→ **Provided entries**:
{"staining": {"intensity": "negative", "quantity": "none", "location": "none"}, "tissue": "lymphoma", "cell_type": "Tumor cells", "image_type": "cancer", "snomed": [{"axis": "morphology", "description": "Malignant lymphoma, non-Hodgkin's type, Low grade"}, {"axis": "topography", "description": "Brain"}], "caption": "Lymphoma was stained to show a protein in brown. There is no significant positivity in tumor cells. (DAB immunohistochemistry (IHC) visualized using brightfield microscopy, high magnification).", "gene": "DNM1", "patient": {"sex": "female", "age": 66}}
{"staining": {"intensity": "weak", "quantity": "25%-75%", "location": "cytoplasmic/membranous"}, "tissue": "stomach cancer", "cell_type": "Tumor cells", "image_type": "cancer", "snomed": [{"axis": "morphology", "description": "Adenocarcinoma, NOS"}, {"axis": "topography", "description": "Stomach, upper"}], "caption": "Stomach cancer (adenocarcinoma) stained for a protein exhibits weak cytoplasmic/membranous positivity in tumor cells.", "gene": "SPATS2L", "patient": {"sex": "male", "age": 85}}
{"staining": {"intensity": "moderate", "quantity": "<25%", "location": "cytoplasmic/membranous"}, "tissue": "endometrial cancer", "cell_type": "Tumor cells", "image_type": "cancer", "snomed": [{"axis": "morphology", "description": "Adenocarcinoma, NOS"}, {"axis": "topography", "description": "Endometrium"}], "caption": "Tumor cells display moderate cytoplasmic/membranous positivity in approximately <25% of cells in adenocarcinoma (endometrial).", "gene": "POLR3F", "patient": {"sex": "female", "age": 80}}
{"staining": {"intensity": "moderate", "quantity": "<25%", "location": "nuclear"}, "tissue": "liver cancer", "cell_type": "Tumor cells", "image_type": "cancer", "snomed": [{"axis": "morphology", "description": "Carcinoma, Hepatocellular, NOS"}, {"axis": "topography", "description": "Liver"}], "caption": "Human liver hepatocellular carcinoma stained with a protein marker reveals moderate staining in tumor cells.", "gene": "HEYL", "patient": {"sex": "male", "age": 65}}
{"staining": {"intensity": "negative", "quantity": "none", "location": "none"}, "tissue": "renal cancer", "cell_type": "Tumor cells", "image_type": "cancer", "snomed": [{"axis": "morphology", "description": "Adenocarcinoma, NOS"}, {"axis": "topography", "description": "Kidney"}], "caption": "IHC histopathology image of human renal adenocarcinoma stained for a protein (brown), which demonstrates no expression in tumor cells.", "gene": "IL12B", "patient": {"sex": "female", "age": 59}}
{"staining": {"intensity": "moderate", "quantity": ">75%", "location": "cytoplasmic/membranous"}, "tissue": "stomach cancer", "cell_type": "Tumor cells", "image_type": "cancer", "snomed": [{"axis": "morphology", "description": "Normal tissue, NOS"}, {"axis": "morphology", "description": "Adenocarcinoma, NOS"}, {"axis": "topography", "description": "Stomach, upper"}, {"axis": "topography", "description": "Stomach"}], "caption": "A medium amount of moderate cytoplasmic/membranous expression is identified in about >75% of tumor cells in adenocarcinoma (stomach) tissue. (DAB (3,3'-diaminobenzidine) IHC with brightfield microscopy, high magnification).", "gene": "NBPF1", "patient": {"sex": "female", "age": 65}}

→ **About this task**: Repeat word for word the lines above that run from the line containing "cancer (adenocarcinoma) stained" through the line containing "cells display moderate", both ends included, and nothing else.

→ **Response**:
{"staining": {"intensity": "weak", "quantity": "25%-75%", "location": "cytoplasmic/membranous"}, "tissue": "stomach cancer", "cell_type": "Tumor cells", "image_type": "cancer", "snomed": [{"axis": "morphology", "description": "Adenocarcinoma, NOS"}, {"axis": "topography", "description": "Stomach, upper"}], "caption": "Stomach cancer (adenocarcinoma) stained for a protein exhibits weak cytoplasmic/membranous positivity in tumor cells.", "gene": "SPATS2L", "patient": {"sex": "male", "age": 85}}
{"staining": {"intensity": "moderate", "quantity": "<25%", "location": "cytoplasmic/membranous"}, "tissue": "endometrial cancer", "cell_type": "Tumor cells", "image_type": "cancer", "snomed": [{"axis": "morphology", "description": "Adenocarcinoma, NOS"}, {"axis": "topography", "description": "Endometrium"}], "caption": "Tumor cells display moderate cytoplasmic/membranous positivity in approximately <25% of cells in adenocarcinoma (endometrial).", "gene": "POLR3F", "patient": {"sex": "female", "age": 80}}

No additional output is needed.